Literature & the Pursuit of Scholarly Excellence (Alumna Interaction: 12)

Literature & the Pursuit of Scholarly Excellence

The Dept. of English organized the 12th Alumna Interaction Session on 8 May, 2021. Megha Sharma from the class of 2017 was invited to speak on the topic "Literature & the Pursuit of Scholarly Excellence". 

Ms. Megha explored the study of Literature and the prerequisites for literary research. She highlighted many important points that help one in critically studying Literature, eg. a firm grip over the text in consideration, including its background, and author; and, the development of the overarching perspective that looks across theoretical boundaries and allows for a scholarly understanding of what she called "multiple realities". She illustrated some well-known texts to show how often the implicit details remain untouched but must be taken into account. She pointed out, for example, Jane Austen's Mansfield Park, the story of a young girl achieving emancipation, as also having scattered elements of plantation and slavery. Similarly, Daniel Defoe's Robinson Crusoe can be studied as an objective memoir. With such deep insights, the speaker also discussed the significance of the awareness of the gap between one's understanding of Literature and its historical and contemporary implications. This gap, she noted, gives more space for better analysis and deeper research.

Ms. Megha further talked about the more nuanced aspects of Literature such as graphic novels, comic books, films and even memes and graffiti, and elaborated on how such newer perspectives have transformed Literature from being just on the page to becoming a medium of communication. She foscussed especially on Film and Memory studies, as her chosen field of research. Citing examples from Salman Rushdie's Midnight's Children to the movie Drishyam, she highlighted concepts such as alternative realities and the Coleridgean "willing suspension of disbelief." To end her talk, the speaker placed 'memory' and 'forgetting' in the real world socio-political frame to indicate the wider ramifications of such concepts.
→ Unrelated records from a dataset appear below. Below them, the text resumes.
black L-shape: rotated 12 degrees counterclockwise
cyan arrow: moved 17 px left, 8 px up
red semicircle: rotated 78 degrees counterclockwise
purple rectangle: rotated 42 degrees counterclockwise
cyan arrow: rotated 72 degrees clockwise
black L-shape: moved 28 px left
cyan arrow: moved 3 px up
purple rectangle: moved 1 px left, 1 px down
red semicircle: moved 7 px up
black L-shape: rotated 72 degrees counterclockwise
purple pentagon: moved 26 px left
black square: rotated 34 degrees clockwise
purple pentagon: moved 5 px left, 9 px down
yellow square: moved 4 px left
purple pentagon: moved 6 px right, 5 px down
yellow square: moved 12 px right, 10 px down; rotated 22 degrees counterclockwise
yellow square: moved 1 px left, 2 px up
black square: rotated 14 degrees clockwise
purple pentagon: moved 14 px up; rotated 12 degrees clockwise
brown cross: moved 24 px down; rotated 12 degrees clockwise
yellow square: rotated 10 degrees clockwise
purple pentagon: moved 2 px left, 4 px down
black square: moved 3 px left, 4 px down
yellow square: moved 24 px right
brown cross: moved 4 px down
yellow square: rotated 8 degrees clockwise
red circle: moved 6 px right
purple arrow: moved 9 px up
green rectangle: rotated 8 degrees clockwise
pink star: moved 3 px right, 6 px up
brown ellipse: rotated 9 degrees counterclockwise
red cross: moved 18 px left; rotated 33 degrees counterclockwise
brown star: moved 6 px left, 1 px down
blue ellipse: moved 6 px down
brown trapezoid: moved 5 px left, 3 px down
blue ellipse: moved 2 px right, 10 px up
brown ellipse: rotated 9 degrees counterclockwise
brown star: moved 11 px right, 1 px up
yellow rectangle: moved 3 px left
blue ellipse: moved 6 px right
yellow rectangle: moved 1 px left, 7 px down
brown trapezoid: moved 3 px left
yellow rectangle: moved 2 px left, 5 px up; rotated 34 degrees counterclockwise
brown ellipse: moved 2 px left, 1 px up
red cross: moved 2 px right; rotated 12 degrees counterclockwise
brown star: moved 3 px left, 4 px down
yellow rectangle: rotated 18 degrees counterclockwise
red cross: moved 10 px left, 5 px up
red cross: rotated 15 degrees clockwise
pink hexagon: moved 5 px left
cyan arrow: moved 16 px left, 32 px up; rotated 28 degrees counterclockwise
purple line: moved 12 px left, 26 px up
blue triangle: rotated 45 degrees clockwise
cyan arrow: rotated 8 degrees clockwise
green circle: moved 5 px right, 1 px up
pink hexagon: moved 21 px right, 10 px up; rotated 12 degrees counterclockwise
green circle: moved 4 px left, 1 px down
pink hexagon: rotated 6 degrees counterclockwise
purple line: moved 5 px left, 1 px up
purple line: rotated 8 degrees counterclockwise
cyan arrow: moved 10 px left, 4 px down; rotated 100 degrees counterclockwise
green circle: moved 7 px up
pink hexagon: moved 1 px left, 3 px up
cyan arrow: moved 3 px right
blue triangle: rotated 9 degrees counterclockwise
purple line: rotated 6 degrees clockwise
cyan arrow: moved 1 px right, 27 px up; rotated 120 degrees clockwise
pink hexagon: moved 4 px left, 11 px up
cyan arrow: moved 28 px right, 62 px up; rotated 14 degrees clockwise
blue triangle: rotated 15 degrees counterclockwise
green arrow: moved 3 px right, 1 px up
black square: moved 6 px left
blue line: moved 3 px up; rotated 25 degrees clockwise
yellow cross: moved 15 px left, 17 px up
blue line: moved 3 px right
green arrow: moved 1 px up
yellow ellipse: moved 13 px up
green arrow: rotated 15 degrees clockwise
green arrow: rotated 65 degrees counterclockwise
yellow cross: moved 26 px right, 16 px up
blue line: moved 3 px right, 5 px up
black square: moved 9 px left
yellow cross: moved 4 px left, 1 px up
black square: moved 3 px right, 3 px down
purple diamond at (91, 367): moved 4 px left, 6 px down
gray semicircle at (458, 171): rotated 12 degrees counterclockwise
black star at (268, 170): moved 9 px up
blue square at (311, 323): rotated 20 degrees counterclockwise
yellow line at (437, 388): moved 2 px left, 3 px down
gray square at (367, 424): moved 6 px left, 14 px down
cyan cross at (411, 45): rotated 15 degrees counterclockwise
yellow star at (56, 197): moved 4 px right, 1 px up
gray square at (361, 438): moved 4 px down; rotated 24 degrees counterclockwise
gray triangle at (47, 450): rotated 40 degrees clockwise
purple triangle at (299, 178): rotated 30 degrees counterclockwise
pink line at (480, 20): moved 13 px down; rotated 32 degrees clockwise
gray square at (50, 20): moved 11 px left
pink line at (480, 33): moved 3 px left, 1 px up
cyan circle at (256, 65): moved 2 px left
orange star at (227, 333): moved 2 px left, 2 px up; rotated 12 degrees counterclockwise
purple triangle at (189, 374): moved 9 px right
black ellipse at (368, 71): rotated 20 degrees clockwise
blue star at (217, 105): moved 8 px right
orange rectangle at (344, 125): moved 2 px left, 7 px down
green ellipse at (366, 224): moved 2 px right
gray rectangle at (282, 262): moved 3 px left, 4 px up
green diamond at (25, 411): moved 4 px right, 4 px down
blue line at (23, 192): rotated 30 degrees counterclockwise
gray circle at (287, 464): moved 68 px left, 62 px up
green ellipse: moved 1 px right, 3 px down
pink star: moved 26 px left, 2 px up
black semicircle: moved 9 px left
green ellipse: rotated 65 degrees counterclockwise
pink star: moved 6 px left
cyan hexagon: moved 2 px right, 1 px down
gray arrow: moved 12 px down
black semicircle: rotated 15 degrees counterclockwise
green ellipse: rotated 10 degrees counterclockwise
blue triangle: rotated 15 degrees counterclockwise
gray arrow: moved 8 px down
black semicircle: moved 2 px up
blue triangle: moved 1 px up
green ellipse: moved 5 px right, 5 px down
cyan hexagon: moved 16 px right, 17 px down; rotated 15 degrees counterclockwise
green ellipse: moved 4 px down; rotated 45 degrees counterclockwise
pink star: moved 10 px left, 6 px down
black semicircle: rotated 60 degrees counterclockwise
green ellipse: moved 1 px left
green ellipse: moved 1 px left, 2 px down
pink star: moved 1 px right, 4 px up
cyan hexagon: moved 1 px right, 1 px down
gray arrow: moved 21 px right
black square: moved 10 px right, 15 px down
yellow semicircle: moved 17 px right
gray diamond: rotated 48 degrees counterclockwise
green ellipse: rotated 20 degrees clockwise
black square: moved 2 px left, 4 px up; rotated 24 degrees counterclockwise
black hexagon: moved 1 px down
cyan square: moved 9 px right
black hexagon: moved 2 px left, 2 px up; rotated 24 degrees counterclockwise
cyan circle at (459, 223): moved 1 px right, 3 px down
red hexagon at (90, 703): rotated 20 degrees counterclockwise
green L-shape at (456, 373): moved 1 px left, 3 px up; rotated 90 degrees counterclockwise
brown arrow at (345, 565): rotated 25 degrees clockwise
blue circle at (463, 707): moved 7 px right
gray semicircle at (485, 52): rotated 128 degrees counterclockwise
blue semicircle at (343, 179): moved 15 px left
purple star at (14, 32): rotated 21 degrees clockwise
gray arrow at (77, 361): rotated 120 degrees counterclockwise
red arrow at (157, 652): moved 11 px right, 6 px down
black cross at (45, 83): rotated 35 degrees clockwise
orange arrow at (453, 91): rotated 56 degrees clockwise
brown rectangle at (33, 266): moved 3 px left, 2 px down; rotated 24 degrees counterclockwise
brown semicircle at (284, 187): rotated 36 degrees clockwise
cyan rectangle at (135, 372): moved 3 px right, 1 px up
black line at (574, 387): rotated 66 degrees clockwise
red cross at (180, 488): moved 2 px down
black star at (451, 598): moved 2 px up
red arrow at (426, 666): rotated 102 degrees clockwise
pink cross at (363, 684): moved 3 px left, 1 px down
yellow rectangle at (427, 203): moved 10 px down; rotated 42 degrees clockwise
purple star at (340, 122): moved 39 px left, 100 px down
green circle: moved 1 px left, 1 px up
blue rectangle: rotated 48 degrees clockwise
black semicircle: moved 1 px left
The talk was followed by an interactive session wherein questions and observations were exchanged. The speaker also talked about her own research on Shyam Benegal's films and listed out some interesting theories and articles related to film and memory studies, some of them being Julia Kristeva's theories of subjectivity, Edward Said's essay entitled "Invention, Memory, and Place", and Fentress and Wickham's Social Memory. The session, thus, turned out to be an insightful exploration of literature and research.